I was driving at the time, and I almost drove off the road as I started laughing.

“Loses count?” I asked.

“Yes,” my father admitted, “that sometimes happens. But it’s not a problem. You just make seven rights, and you’re okay again.”

I couldn’t resist. “Do you ever go for 11?” I asked.

“No,” he said ” If we miss it at seven, we just come home and call it a bad day. Besides, nothing in life is so important it can’t be put off another day or another week.”
My mother was never in an accident, but one evening she handed me her car keys and said she had decided to quit driving. That was in 1999, when she was 90.

She lived four more years, until 2003. My father died the next year, at 102.

They both died in the bungalow they had moved into in 1937 and bought a few years later for $3,000. (Sixty years later, my brother and I paid $8,000 to have a shower put in the tiny bathroom — the house had never had one.

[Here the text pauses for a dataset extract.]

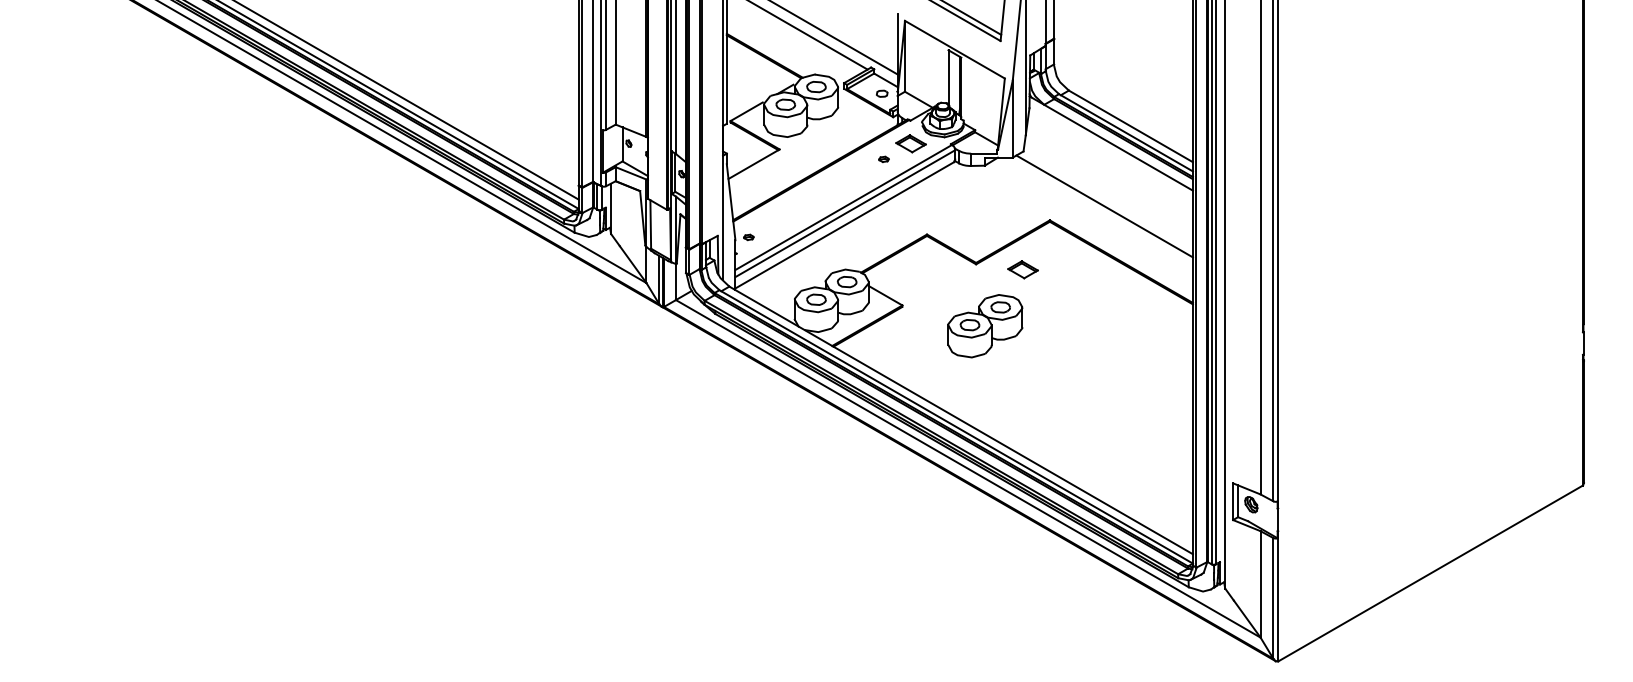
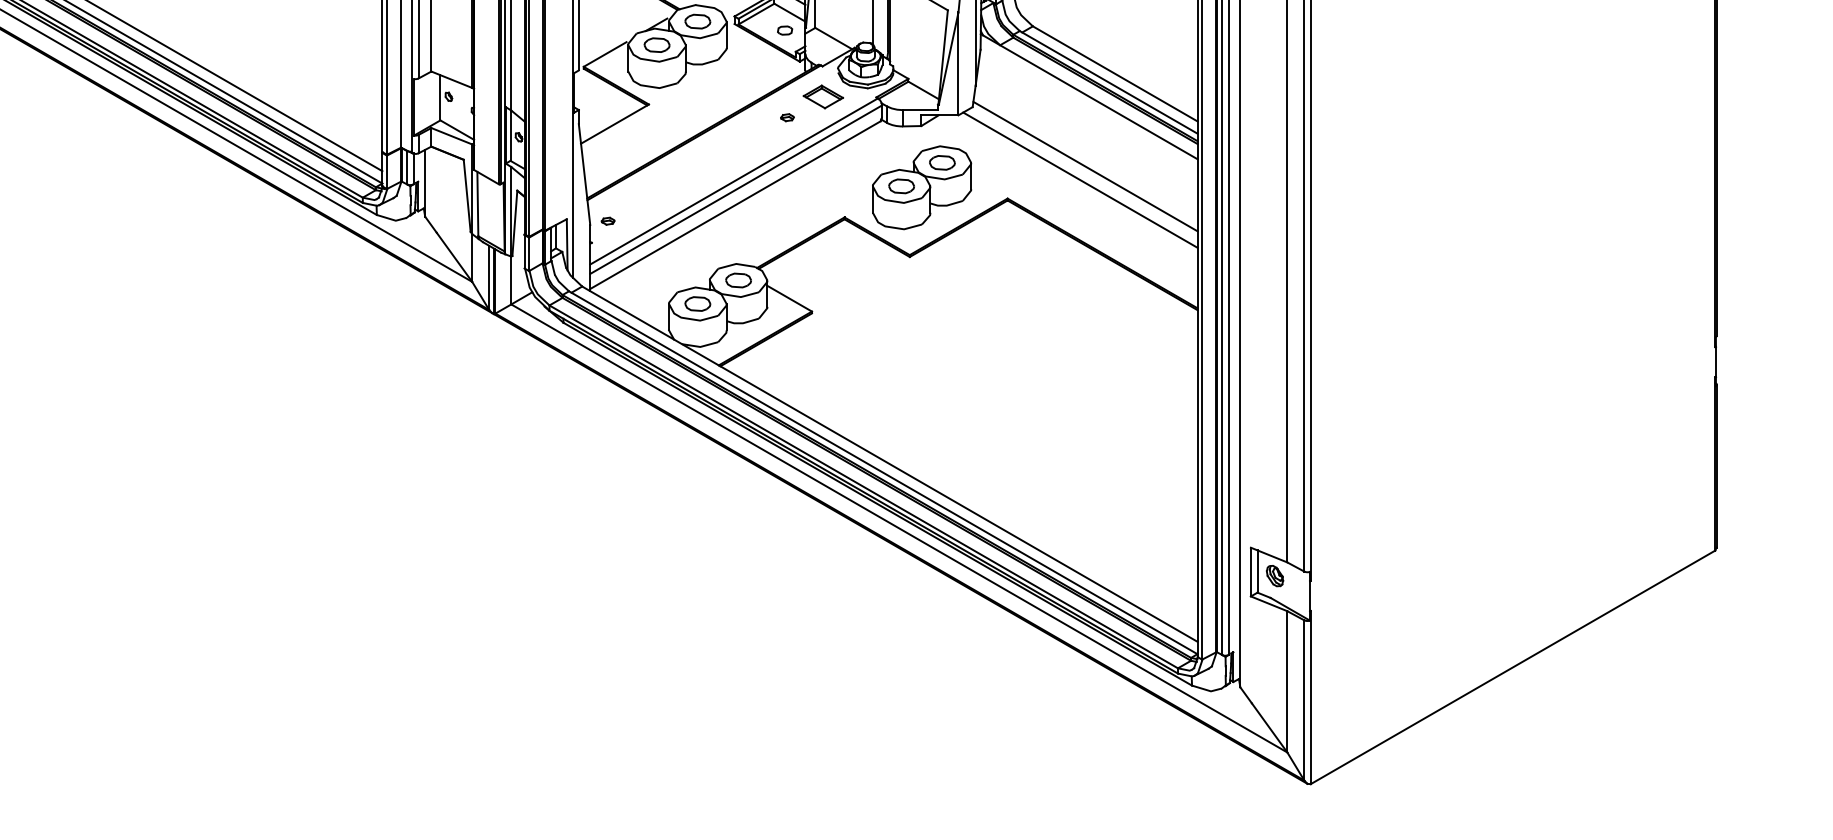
line: (1108, 195) -> (1085, 165), added
part: (1022, 269) -> (971, 263), removed
part: (985, 326) -> (922, 188), moved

My father would have died then and there if he knew the shower cost nearly three times what he paid for the house.)

He continued to walk daily — he had me get him a treadmill when he was 101 because he was afraid he’d fall on the icy sidewalks but wanted to keep exercising — and he was of sound mind and sound body until the moment he died

One September afternoon in 2004, he and my son went with me when I had to give a talk in a neighboring town, and it was clear to all three of us that he was wearing out, though we had the usual wide-ranging conversation about politics and newspapers and things in the news.

A few weeks earlier, he had told my son, “You know, Mike, the first hundred years are a lot easier than the second hundred.” At one point in our drive that Saturday, he said, “You know, I’m probably not going to live much longer.”

“You’re probably right,” I said.

“Why would you say that?” He countered, somewhat irritated.

“Because you’re 102 years old,” I said..

“Yes,” he said, “you’re right.” He stayed in bed all the next day.

That night, I suggested to my son and daughter that we sit up with him through the night.

He appreciated it, he said, though at one point, apparently seeing us look gloomy, he said: “I would like to make an announcement. No one in this room is dead yet”

An hour or so later, he spoke his last words:

“I want you to know,” he said, clearly and lucidly, “that I am in no pain. I am very comfortable. And I have had as happy a life as anyone on this earth could ever have.”

A short time later, he died.

I miss him a lot, and I think about him a lot. I’ve wondered now and then how it was that my family and I were so lucky that he lived so long.

I can’t figure out if it was because he walked through life, Or because he quit taking left turns. ”

Life is too short to wake up with regrets.

So love the people who treat you right.

Forget about the one’s who don’t.

Believe everything happens for a reason.

If you get a chance, take it & if it changes your life, let it.

Nobody said life would be easy, they just promised it would most likely be worth it.”